Muscle fatigue is a severe problem for elite athletes, and this is due
to the long resting times, which can vary. Various mechanisms can
cause muscle fatigue which signifies that the specific muscle has
reached its maximum force and cannot continue the task. This thesis
was about surveying and exploring state-of-the-art methods and
systematically, theoretically, and practically testing the applicability
and performance of more recent machine learning methods on an existing
EMG to muscle fatigue pipeline. Several challenges within the
EMG domain exist, such as inadequate data, finding the most suitable
model, and how they should be addressed to achieve reliable
prediction. This required approaches for addressing these problems
by combining and comparing various state-of-the-art methodologies,
such as data augmentation techniques for upsampling, spectrogram
methods for signal processing, and transfer learning to gain a reliable
prediction by various pre-trained CNN models.
The approach during this study was to conduct seven experiments
consisting of a classification task that aims to predict muscle fatigue
in various stages.
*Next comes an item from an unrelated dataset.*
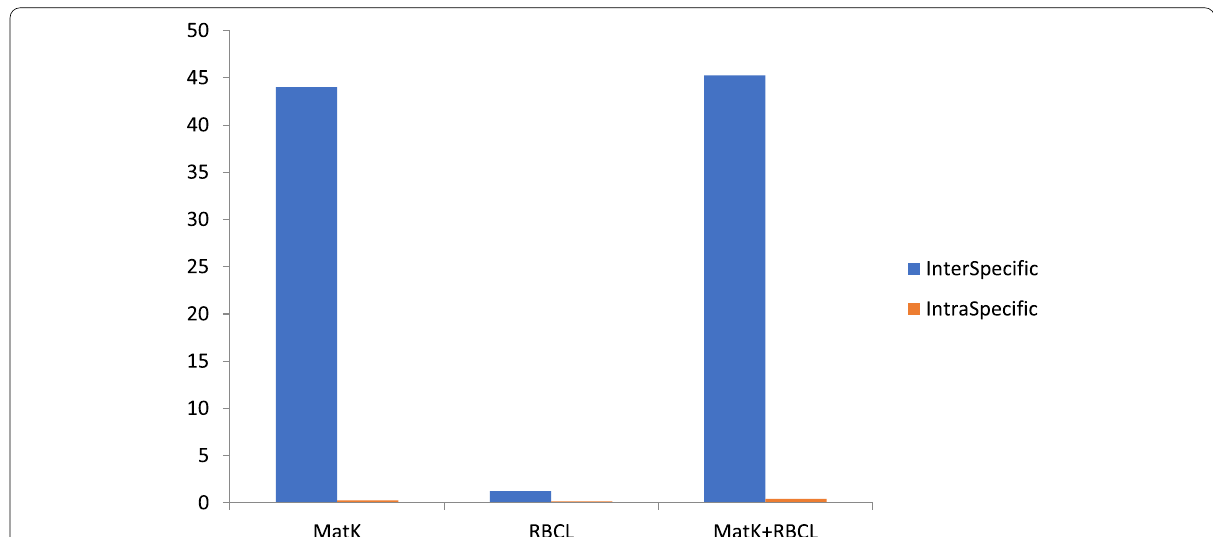
Fig. 7 Interspecific and intraspecific relationships between matK and rbcL gene of twelve accessions of S. tenuifolium and S. vaginatum collected from different locations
These stages are divided into 7 classes from 0-6, and
higher classes represent a fatigued muscle. In the tabular part of the
experiments, the Decision Tree, Random Forest, and Support Vector
Machine (SVM) were trained, and the accuracy was determined. A
similar approach was made for the spectrogram part, where the signals
were converted to spectrogram images, and with a combination
of traditional- and intelligent data augmentation techniques, such as
noise and DCGAN, the limited dataset was increased. A comparison
between the performance of AlexNet, VGG16, DenseNet, and InceptionV3
pre-trained CNN models was made to predict differences in
jump heights.
The result was evaluated by implementing baseline classifiers on
tabular data and pre-trained CNN model classifiers for CWT and
STFT spectrograms with and without data augmentation. The evaluation
of various state-of-the-art methodologies for a classification
problem showed that DenseNet and VGG16 gave a reliable accuracy
of 89.8 % on intelligent data augmented CWT images.
The intelligent data augmentation applied on CWT images allows
the pre-trained CNN models to learn features that can generalize unseen
data. Proving that the combination of state-of-the-art methods
can be introduced and address the challenges within the EMG domain.